SOURCE MATERIAL: Begin
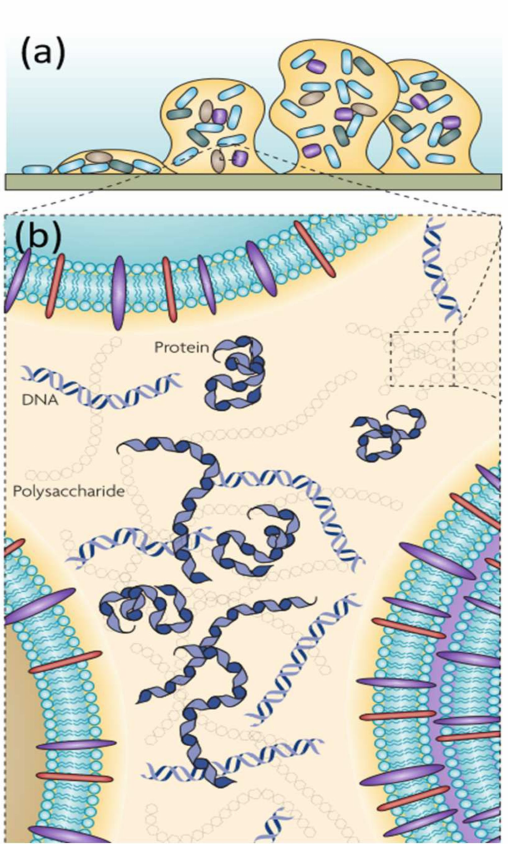
Figure 1. ( a ) The model of a bacterial biofilm attached to a solid surface; biofilm formation begins if bacteria attach to a solid surface and then divide to form microcolonies and produce EPS. Due to bacterial division and EPS formation, different kinds of microorganisms are attracted to enter the consortia/film, and a mature biofilm is gradually formed; ( b ) The major matrix components (polysaccharides, proteins, lipids, and nucleic acid) are mainly distributed between cells, and there are differences in different regions of EPS. Images are from [3]. Reproduced with permission from Springer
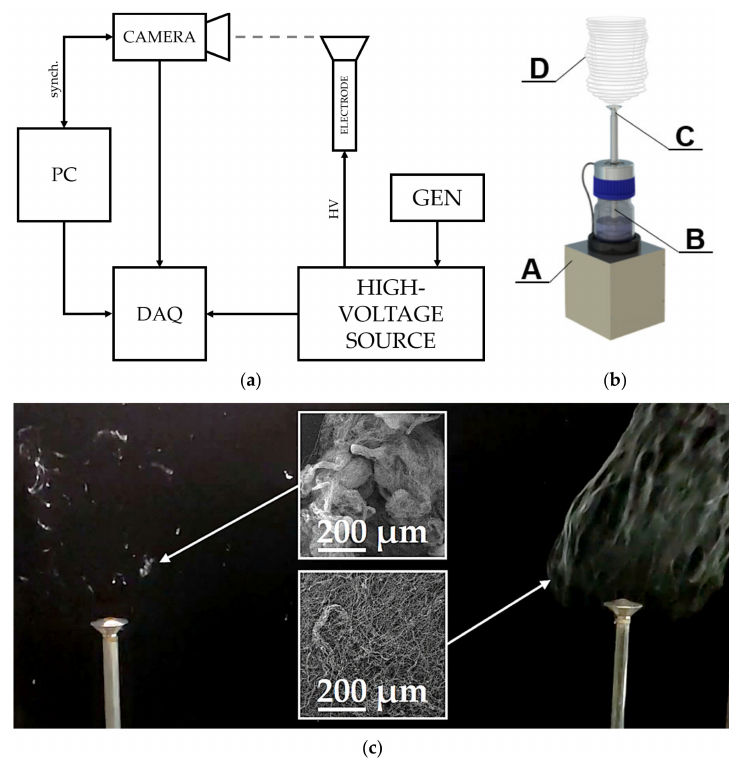
Figure 1. Scheme of the experimental setup ( a ) consisting of an electrode with a screw pump containing the polymeric solution, a high-voltage power source (TREK) with a signal generator (GEN-Owon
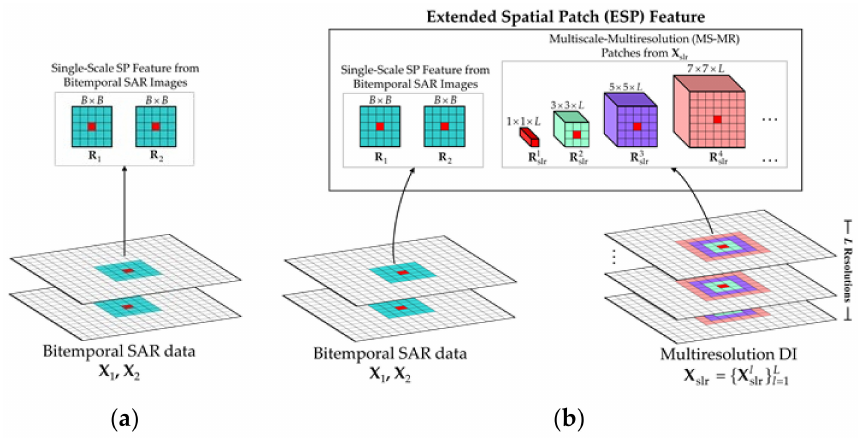
Figure 3. Schematic of ( a ) SP feature generation and ( b ) ESP feature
SOURCE MATERIAL: End
Output the data exactly. Pictures don't belong in the result.

Figure 1. ( a ) The model of a bacterial biofilm attached to a solid surface; biofilm formation begins if bacteria attach to a solid surface and then divide to form microcolonies and produce EPS. Due to bacterial division and EPS formation, different kinds of microorganisms are attracted to enter the consortia/film, and a mature biofilm is gradually formed; ( b ) The major matrix components (polysaccharides, proteins, lipids, and nucleic acid) are mainly distributed between cells, and there are differences in different regions of EPS. Images are from [3]. Reproduced with permission from Springer
Figure 1. Scheme of the experimental setup ( a ) consisting of an electrode with a screw pump containing the polymeric solution, a high-voltage power source (TREK) with a signal generator (GEN-Owon
Figure 3. Schematic of ( a ) SP feature generation and ( b ) ESP feature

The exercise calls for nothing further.